Most People Can’t Value A Company (Let Alone The Entire Market)
Recently, I’ve been asking “regular” investors to tell me how much they think a company is worth. Invariably, their answers come in the form of the share price. (You may see the issue already.)
I get it, but this isn’t an answer. I’m not asking what the share price should be, I’m asking for a valuation (usually expressed as enterprise value) of the company. Most folks don’t see the market through the lens of value, but through the lens of share price.
This is just another reason to index and avoid timing the market, in my opinion.

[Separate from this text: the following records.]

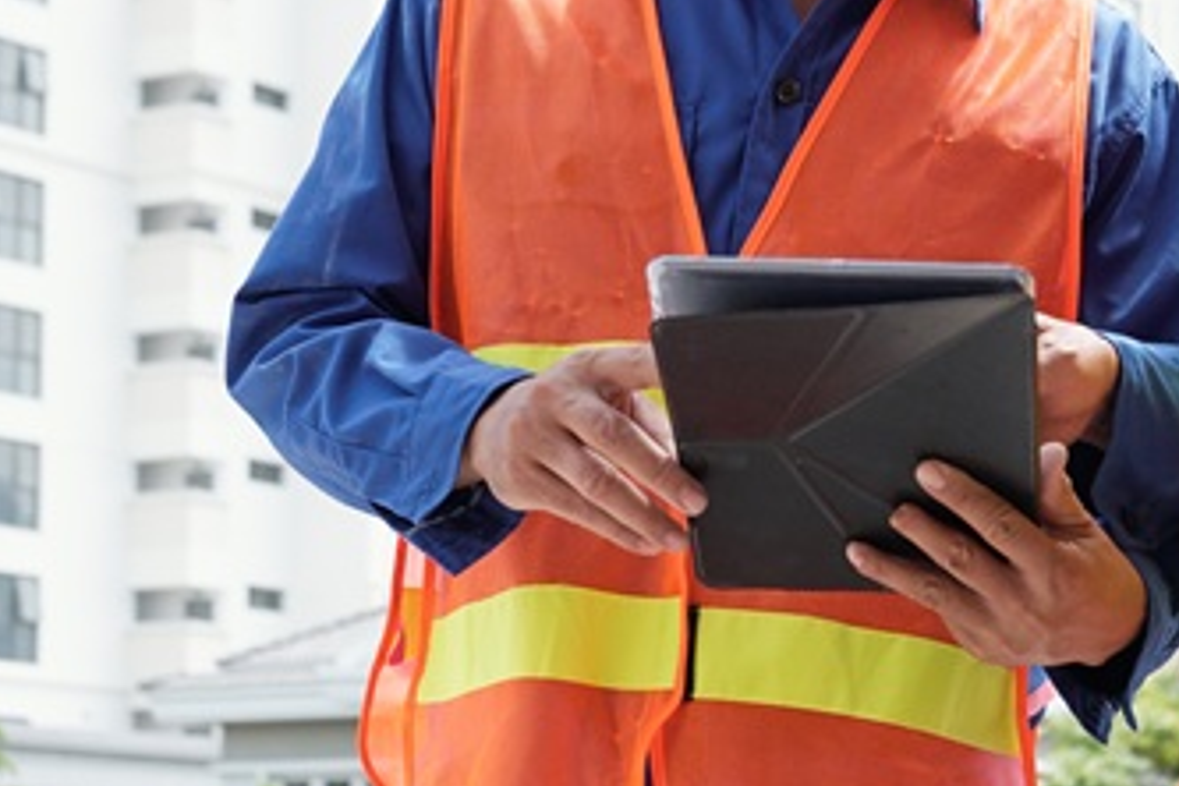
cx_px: 892
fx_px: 3438
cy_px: 154
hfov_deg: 19.3
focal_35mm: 105
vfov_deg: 13.0
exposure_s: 1/2000
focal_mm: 35
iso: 500
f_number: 5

So, how much is Apple worth?
Well, if you ask me, the biggest company in the world is worth about $200 per share (that’s a $3tn EV) based on some assumptions. See below.
This is based on a P/E multiple of ~30x on CY23 earnings estimates of $6.73. Apple shares have traded closer to 30x P/E following the re-rating on account of Services growth as well as expectations of better execution on the product cycle, which can be expected to be a multiple investors are willing to (return to) attributing to the company’s valuation. Beats will likely be driven by more sustainable secular drivers in iPhone and Services with a larger installed base, higher share in 5G smartphones, and better Services monetization — all together turning out to be a strategic advantage for the company.
Net cash should go from $72.7b to ~100b for 2023, and EV should break $3tn with an implied EV/EBITDA of 21x (currently it looks to be about 21x with a 135,163 EBITDA if we extrapolate to 144,852 EBITDA for CY23.)
In short, the market may be in drawdown, but $AAPL is still worth its pre-drawdown prices.
THERE ARE RISKS IN INVESTING, TOO.
The primary risks seem to be decelerating/contracting handset/smartphone markets that are faster than expected, or economic conditions that shift consumer demand. If there is an increase in competitive pressures in international markets, Apple’s shares may fail to deliver on the above expectations. Furthermore, the potential for tariffs (or taxes) present their own set of risks, albeit insignificant due to Apple’s corporate/capital structure, logistics layout, geographic footprint, and past maneuvering in the face of government restrictions.
Nobody Knows Anything So Just Index And Chill?
So, that’s one way to value a company….
I get a little confused about people speculating on the price movements of companies when they have never shown me that they can value ANY company. It’s not easy, but once you’re able to value companies in each industry, you’ll understand what I mean.
If you’re not able to do valuations on your investments, then yeah, you definitely should just index and chill. You can’t outsmart something that A) you don’t understand and B) outsmarts the smartest people on the planet.
But that’s just my 2 basis points. I could be wrong.
—Avery
Totally agree and I think hordes of investors are suddenly realizing this too. Interesting to look back at the crazy valuations that many investors rationalized during the recent boom. I'm not as optimistic as you are on Apple though.